Conventions like MetaTab provide an easy way to get started providing standardised meta-data when circulating spreadsheets, and there are well established standards for meta-data in most domains.

Meta-data should also include clear information on restrictions or permissions that apply to re-use of a dataset, which brings me onto:

Don’t forget standards of data governance

The first question to ask before making use of any dataset that might contain sensitive information from individuals or organisations is: do I have the right to use this data? Does using or sharing this data (or analysis based on it), put anyone at risk?

As the responsible data initiative puts it, there is a:

…collective duty to account for unintended consequences of working with data by:

1) prioritising people’s rights to consent, privacy, security and ownership when using data in social change and advocacy efforts,

2) implementing values and practices of transparency and openness.

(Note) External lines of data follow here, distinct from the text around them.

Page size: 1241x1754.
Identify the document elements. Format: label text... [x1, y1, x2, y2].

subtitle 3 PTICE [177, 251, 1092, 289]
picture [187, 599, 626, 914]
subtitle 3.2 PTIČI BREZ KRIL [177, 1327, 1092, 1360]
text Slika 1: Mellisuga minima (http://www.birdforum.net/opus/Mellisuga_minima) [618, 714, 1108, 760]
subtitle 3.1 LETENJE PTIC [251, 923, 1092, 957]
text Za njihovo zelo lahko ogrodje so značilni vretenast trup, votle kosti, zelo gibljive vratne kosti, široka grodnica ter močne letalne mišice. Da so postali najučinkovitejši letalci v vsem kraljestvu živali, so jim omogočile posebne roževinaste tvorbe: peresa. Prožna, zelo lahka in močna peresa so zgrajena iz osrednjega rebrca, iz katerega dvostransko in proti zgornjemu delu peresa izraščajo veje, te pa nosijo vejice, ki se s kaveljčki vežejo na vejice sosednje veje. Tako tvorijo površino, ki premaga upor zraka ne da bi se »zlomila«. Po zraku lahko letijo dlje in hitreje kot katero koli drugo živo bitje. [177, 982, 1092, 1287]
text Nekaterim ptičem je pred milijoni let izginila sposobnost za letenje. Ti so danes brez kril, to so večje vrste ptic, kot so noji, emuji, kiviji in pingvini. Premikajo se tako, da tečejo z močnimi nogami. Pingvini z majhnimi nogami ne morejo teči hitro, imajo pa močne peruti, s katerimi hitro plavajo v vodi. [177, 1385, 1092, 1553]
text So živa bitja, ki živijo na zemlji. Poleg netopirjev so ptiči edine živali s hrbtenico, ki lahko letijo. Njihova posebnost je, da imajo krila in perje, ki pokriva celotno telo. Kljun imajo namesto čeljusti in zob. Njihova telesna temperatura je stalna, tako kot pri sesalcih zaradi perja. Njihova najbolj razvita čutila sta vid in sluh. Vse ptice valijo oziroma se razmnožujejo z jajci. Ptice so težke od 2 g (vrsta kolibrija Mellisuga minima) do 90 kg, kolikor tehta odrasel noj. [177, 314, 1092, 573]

Working out early on a set of shared procedures for assessing the need for, obtaining and recording consents from data subjects for data sharing and re-use can avoid hitting barriers later on. This might take a number of forms, such as:

  • Suggested privacy policy terms that describe how data might be shared and re-used;
  • Identifying the different states that consent might take (.e.g. consent for data to be ‘shared’ with identified partners, or consent for non-personal data to be ‘open’ – drawing on the ODI’s data spectrum and how these should be encoded in each relevant row of a dataset;
  • Adding a section to meta-data templates for those sharing data to indicate who else data can be shared with, and if any fields should be masked from an open version of a dataset.

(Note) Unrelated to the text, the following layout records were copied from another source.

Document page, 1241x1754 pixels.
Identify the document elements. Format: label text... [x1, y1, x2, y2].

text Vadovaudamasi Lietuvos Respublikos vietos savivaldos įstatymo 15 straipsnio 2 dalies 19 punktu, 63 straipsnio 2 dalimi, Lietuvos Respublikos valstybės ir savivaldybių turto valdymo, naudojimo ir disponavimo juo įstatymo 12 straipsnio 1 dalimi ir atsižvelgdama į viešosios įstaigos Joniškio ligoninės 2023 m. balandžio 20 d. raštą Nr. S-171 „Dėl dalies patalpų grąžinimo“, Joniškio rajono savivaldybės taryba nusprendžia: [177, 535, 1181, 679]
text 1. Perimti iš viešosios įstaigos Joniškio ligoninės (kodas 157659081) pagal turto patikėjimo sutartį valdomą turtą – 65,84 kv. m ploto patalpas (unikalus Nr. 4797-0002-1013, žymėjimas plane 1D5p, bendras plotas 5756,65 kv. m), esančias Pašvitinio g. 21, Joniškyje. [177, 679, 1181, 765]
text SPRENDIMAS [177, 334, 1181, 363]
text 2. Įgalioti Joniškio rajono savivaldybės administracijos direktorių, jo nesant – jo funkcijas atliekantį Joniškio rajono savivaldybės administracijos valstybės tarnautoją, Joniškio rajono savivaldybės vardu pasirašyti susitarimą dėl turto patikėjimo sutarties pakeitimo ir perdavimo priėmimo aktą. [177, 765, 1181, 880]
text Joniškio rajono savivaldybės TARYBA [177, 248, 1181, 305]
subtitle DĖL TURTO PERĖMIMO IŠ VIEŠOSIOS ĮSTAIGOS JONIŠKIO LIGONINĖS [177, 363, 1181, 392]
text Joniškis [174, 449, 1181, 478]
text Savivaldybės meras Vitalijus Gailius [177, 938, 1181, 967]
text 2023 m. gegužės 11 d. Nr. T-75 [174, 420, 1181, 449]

Standards are about people

Lastly, but by no means least – it is important to think of standards as a process, not a product. That documentation I mentioned at the start? That’s not for users: that’s for you. Because most of the time people don’t read documentation: they don’t have the time, or don’t know where to start. In reality, most of the standards I’ve worked on require conversations, engagement and feedback to help people align their data with them.

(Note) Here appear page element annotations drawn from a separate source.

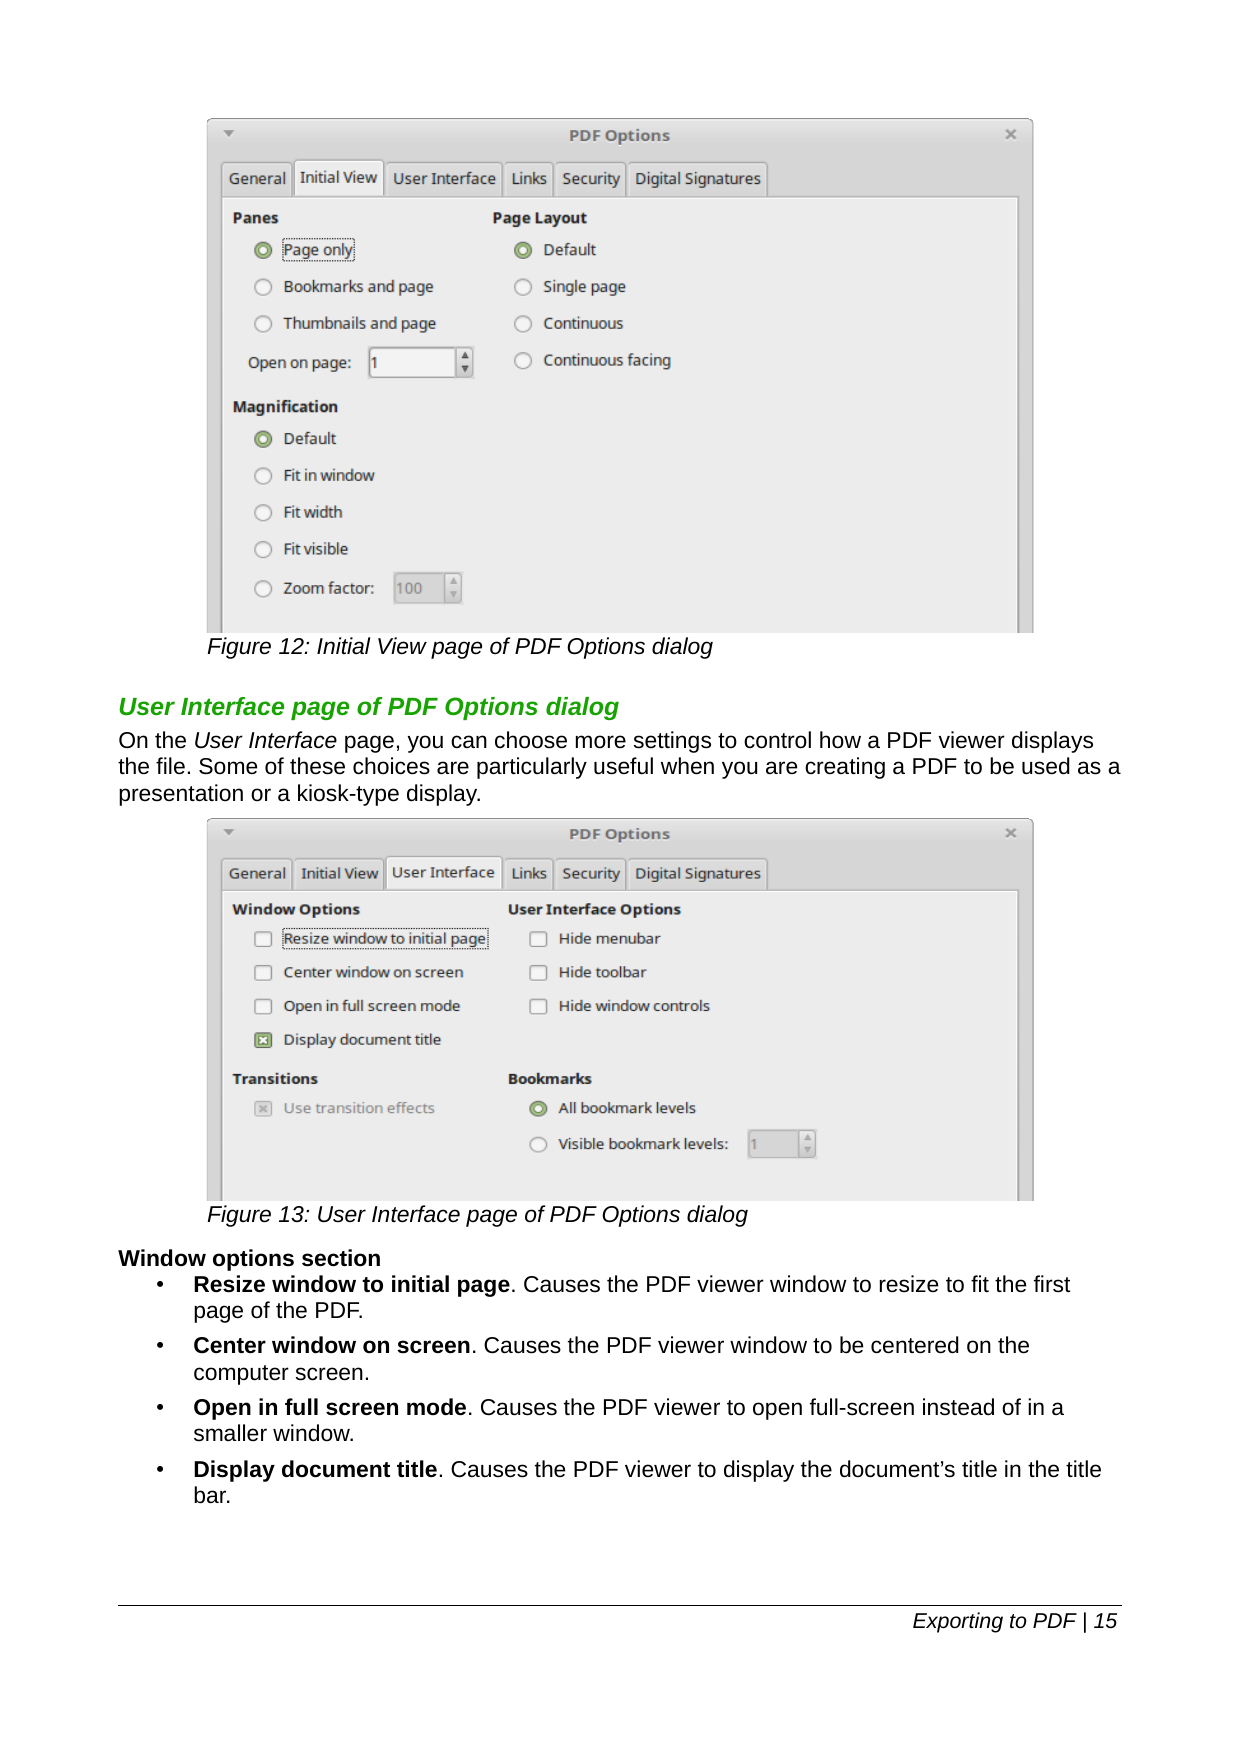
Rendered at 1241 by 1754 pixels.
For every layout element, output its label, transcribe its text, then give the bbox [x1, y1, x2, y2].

list Center window on screen. Causes the PDF viewer window to be centered on the computer screen. [156, 1332, 1122, 1385]
text Figure 12: Initial View page of PDF Options dialog [207, 633, 1033, 659]
text Figure 13: User Interface page of PDF Options dialog [207, 1201, 1033, 1227]
list Open in full screen mode. Causes the PDF viewer to open full-screen instead of in a smaller window. [156, 1394, 1122, 1447]
text On the User Interface page, you can choose more settings to control how a PDF viewer displays the file. Some of these choices are particularly useful when you are creating a PDF to be used as a presentation or a kiosk-type display. [118, 727, 1122, 806]
text Window options section [118, 1244, 1122, 1271]
list Display document title. Causes the PDF viewer to display the document’s title in the title bar. [156, 1456, 1122, 1508]
list Resize window to initial page. Causes the PDF viewer window to resize to fit the first page of the PDF. [156, 1271, 1122, 1323]
subtitle User Interface page of PDF Options dialog [118, 692, 1122, 721]
picture [206, 818, 1034, 1201]
picture [206, 118, 1034, 633]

If someone is designing a data collection survey, the prime opportunity for standardisation is between their first draft, and it going out in the field. If you can get into a conversation then, and provide prioritised feedback on how it can align more with the documented standard, how it could incorporate some ‘key fields’ that will unlock other data, or how the consent questions could be worded to be compatible with shared data governance, then you have a chance of the data that flows from that data collection will be possible to bring together as part of a wider aligned insight datasets.

In all the standards I’ve worked on, the ‘Helpdesk’ team have been as vital as the documentation and schema to making standards truly work as tools of coordination and collaboration.